QUESTIONS TO ANSWER>
A. In the article below on the CRTC's Bell ruling, how much was Bell directed to pay, and to which funds?
B. Using the article below on the CRTC's Bell ruling, decide whether each statement agrees with it: (i) Bell's licences were renewed for the usual seven years. (ii) The CRTC found that Bell met the requirement to spend half of a community channel's budget on access programming. (iii) Bell Fibe's community programming is offered on an on-demand channel called TV1. For each, answer yes or no and quote the deciding words.
C. Resume the article below on the CRTC's Bell ruling, starting after its final paragraph.

DOCUMENT EXTRACT>
Radio / Television News

Licence renewal: Bell misused community TV funding for “self-serving practices,” CRTC rules


Must pay nearly $18 million to production funds

By Steve Faguy

MONTREAL — Bell Canada “misallocated” millions of dollars of funding for Canadian programming and failed to meet its obligations to community television programming by using much of its required funding for community TV on shows that clearly furthered Bell Media’s commercial interests, the CRTC announced in a lengthy (26,632-word) decision rendered on Thursday.

The performance of Bell’s community television was reviewed as part of its Fibe TV licence renewal, the company’s IPTV network in Ontario, Quebec and Atlantic Canada, and as a result of the violations, Bell has been directed to pay $17,924,607 to the Canada Media Fund (80%) and certified independent production funds, and the licences have been renewed for only four years instead of the typical seven.

The CRTC decision highlighted several issues related to Bell’s compliance with its licence obligations which showed the company got creative with its interpretation of regulations. The Commission said Bell’s actions “reflects a broader tendency by the licensee to rely on self-serving practices” with funding that should go to “public service” community TV programming or Canadian production funds.

In a statement to Cartt.ca, Bell said “we are studying the decision” without further comment.

Bell Fibe offers community programming on an on-demand channel called TV1. The regulations require half a community channel’s budget be allocated to “access” programming, that is programming that comes from an independent member of the community who retains creative control over it. The CRTC found Bell complied with that requirement, but it’s the other half of its spending that raised regulatory eyebrows.

From 2014 to 2018, TV1’s list of “local BDU productions” includes several programs that have obvious direct links to programming on Bell Media’s commercial channels, including CTV, Crave, RDS and Vrak. Shows like Amazing Race Canada Auditions, LetterKenny, Let’s Get At’er, Investigating Cardinal and Secrets de Chalet are simply behind-the-scenes documentaries about Bell Media network or specialty TV series, but were classified as local community programming in Quebec and Ontario.

DATA UNDER STUDY>
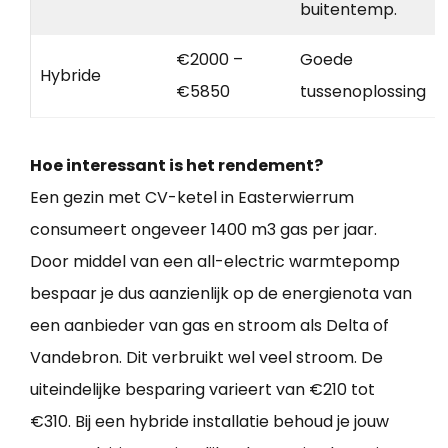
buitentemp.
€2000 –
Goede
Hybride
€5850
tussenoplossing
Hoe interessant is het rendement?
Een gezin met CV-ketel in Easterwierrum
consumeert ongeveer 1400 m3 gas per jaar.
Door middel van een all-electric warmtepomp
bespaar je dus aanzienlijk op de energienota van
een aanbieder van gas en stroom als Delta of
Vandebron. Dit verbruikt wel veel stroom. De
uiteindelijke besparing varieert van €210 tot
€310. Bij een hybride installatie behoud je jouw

...

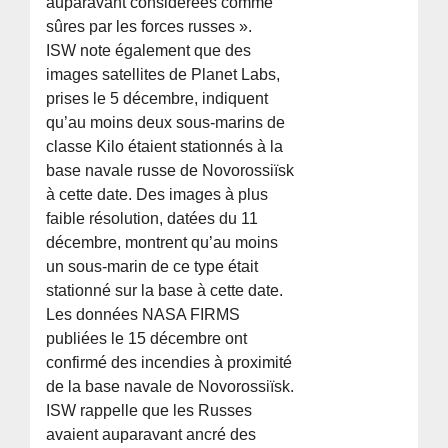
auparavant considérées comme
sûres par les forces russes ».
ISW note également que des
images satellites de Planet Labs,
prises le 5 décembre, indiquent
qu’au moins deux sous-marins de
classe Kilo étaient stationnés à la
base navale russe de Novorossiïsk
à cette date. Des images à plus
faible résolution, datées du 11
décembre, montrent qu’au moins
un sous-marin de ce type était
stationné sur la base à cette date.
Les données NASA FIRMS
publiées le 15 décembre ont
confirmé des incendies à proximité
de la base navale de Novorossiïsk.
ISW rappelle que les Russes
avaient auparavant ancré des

PER-TASK OUTPUTS>
A. $17,924,607, to the Canada Media Fund (80%) and certified independent production funds.

B.
(i) No: "the licences have been renewed for only four years instead of the typical seven."
(ii) Yes: "The CRTC found Bell complied with that requirement"
(iii) Yes: "Bell Fibe offers community programming on an on-demand channel called TV1."

C.
Other programs, like Etalk @ TIFF, Mary’s Big Kitchen Party and The Social: Lunch Dates were essentially spinoffs of CTV shows.

“This would run counter to the Community Television Policy’s key objective of community reflection.” – CRTC 2020-356

“Although the descriptions provided by Bell for each of these programs included explanations as to how they are locally reflective, the explanations still appeared to support the conclusion that, for many of the programs, the main function is to cross-promote Bell Media productions that air on Bell-owned commercial television stations and services rather than provide genuine local reflection of specific communities,” the Commission wrote. “This would run counter to the Community Television Policy’s key objective of community reflection.”

Even more concerning were shows related to professional sports teams that are partly owned by Bell. The program Raptors Open Gym Fast Break, which promised to “go behind the scenes and follow the Raptors players,” was commissioned through the same contract as Raptors Open Gym, a commercial TSN program. Another program, 24CH Le Valet, was produced concurrently with RDS’s 24CH documentary show about the Montreal Canadiens, and both series included “significant fees paid by independent producers or by Bell on behalf of the independent producers to teams from professional sports leagues for the rights for the use of names, trademarks or video content involving the professional sports teams in question,” reads the Commission decision.

The finding raises the question of whether Bell was not only using community television funding to enhance its contracts with commercial programming suppliers, but also supporting the charging of high fees to its own community television service to benefit professional sports teams in which it has an ownership stake.

The Commission acknowledges in its decision “there is no specific policy or regulation” that prevents acquiring community programming from a related independent producer or from paying rights fees to professional sports teams, but it does note concerns about content related to pro sports being counted as community programming have been raised as far back as 2002. The community TV policy explicitly states “the broadcast of programs featuring professional major league sports, produced by companies generally engaged in the production of such programs, does not fulfil the objectives of this policy and will generally not be allowed on the community channel.”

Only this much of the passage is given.